In recent years progress has been made in understanding the natural history of NAFLD/NASH. However, most studies have limitations because of the slow progression to liver disease, the limitation of follow up times to the short and medium term, and the possible referral and selection biases. Hepatic steatosis is strongly related to all clinical phenomena of insulin resistance including obesity, metabolic syndrome and diabetes (13). When studies are conducted in obese patient populations (BMI> 30 kg/m²), 50% to 90% present NAFLD/NASH. One study found that up to 50% of patients with fatty livers who were classified as being overweight had body mass indices less than or equal to 27 and 27.5% were classified as being (7). It is believed that up to 50% of diabetic patients have NASH. This is a very important relationship that is also considered to be an important prognostic factor. Despite not being included in the diagnostic criteria, hepatic steatosis is considered to be the manifestation in the liver of metabolic syndrome. It has also been shown that the greater the number of criteria present in a person, the greater the risk of NAFLD.

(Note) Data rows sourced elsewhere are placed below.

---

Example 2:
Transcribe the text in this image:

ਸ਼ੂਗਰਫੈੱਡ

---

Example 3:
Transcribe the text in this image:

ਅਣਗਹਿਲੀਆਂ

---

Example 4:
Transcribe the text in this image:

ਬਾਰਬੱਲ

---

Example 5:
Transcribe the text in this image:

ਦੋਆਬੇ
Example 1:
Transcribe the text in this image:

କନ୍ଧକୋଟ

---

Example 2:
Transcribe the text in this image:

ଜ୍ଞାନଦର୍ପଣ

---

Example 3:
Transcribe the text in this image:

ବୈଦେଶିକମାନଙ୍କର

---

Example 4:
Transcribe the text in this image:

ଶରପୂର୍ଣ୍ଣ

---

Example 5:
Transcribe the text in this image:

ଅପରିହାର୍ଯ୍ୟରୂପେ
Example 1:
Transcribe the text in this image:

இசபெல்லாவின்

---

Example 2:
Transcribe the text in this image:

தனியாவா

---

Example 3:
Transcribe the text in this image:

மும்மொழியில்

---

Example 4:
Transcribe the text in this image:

A large percentage of the patients who are tested in cardiovascular risk programs are found to have high transaminase levels due to their underlying conditions (14). The level of the enzyme is usually mildly increased, less than 3 times the reference values, with an AST/ALT ratio of less than one, unlike these levels in patients with Alcoholic Hepatopathy (15). Higher values were observed in our study than those found in other studies such as that by Ortiz-Lopez et al. which had average results of 41 ± 2 IU/L for AST and 59 ± 3 for ALT (16). Patients with steatosis but normal liver enzymes or with an established diagnosis of cirrhosis do not require liver biopsies due to the low value that the procedure offers and the risks that inherent in this invasive study (17). Although only 19% of the patients participating in our study had liver biopsies performed, 91% of these had findings of fatty livers confirmed. This can be compared to the study by Bhat et al. in which 53% of the study population had biopsies and 100% of these patients had histopathological changes (2). One limitation of this study was the difficulty of getting complete data from all of the study patients because of incomplete some medical records. Another limitation is the lack of standardization for diagnosis of the disease. Further studies related to the pathogenesis of NAFLD are needed to complement the findings of this study. In conclusion, it was found that most patients with non-alcoholic fatty liver disease have high body mass indices which is similar to those reported in the data of other studies.